Dina Boluarte ha sido catalogada como “la presidenta más impopular del mundo” por The Intercept, una influyente revista estadounidense. Este reconocimiento subraya la grave crisis de gestión que enfrenta su gobierno, caracterizada por un aumento alarmante de la criminalidad y la extorsión que ha llevado a la capital y otras regiones a un punto crítico. A pesar de su trayectoria que comenzó en el ámbito estatal, Boluarte ascendió al poder gracias a una alianza con sectores de derecha, lo que ha generado un amplio rechazo entre la población peruana.
El informe de The Intercept destaca que, en medio de profundas desigualdades políticas, sociales y geográficas, existe un consenso casi unánime en el país: la desaprobación hacia el gobierno de Boluarte. Jo-Marie Burt, experta en política peruana, explica que desde su llegada a la presidencia, Boluarte ha estado en un complejo entramado político donde su coalición, aunque diversa en ideologías, se une por conveniencia, lo que plantea dudas sobre la estabilidad y dirección de su gestión.
Burt señala que, a pesar de los intentos de Boluarte por presentarse como una figura de izquierda, su capacidad para gobernar depende en gran medida de su habilidad para gestionar intereses que trascienden las ideologías. Esta situación ha conducido a un debilitamiento de la confianza pública en su administración.
Además, el informe resalta el largo periodo de 107 días en el que Boluarte no se dirigió a la prensa, lo que intensificó las críticas sobre su falta de comunicación y transparencia. Marco Sifuentes, periodista peruano, afirmó que esta falta de interacción con los medios refuerza la percepción de que Boluarte está “escondida”, lo que agrava aún más la desconfianza del pueblo hacia su liderazgo. Este silencio se volvió especialmente notorio tras su última declaración el 8 de julio, en el contexto del caso Rolex.

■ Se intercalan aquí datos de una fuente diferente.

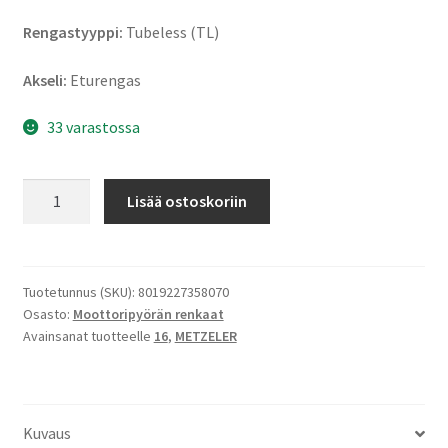
Rengastyyppi:
Tubeless (TL)
Akseli:
Eturengas
33 varastossa
Metzeler
Lisää ostoskoriin
Cruisetec
130/90
B
16
Tuotetunnus (SKU):
8019227358070
Osasto:
Moottoripyörän renkaat
73H
Avainsanat tuotteelle
16
,
METZELER
TL
(etu)
määrä
Kuvaus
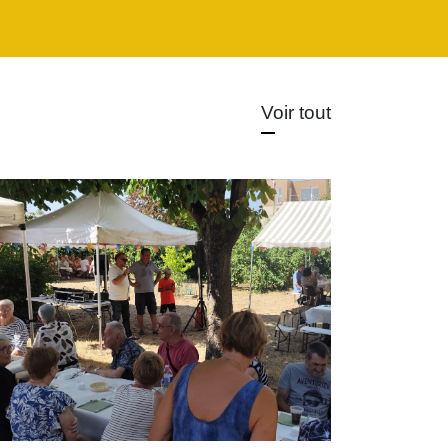
Voir tout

El informe de Daniel Muñoz para La República, también menciona un preocupante desarrollo en el Congreso, donde se han aprobado leyes que restringen la supervisión de otras ramas del gobierno, lo que ha llevado a un debilitamiento de la independencia de poderes. The Intercept citó a Burt, quien advirtió que “el sistema político ha sido capturado por un grupo de ladrones”, acusando a los legisladores de legislar en beneficio propio en lugar de servir al interés público. Este contexto plantea serias preocupaciones sobre el futuro de la democracia en Perú, en medio de un entorno donde la corrupción y la impunidad parecen prevalecer.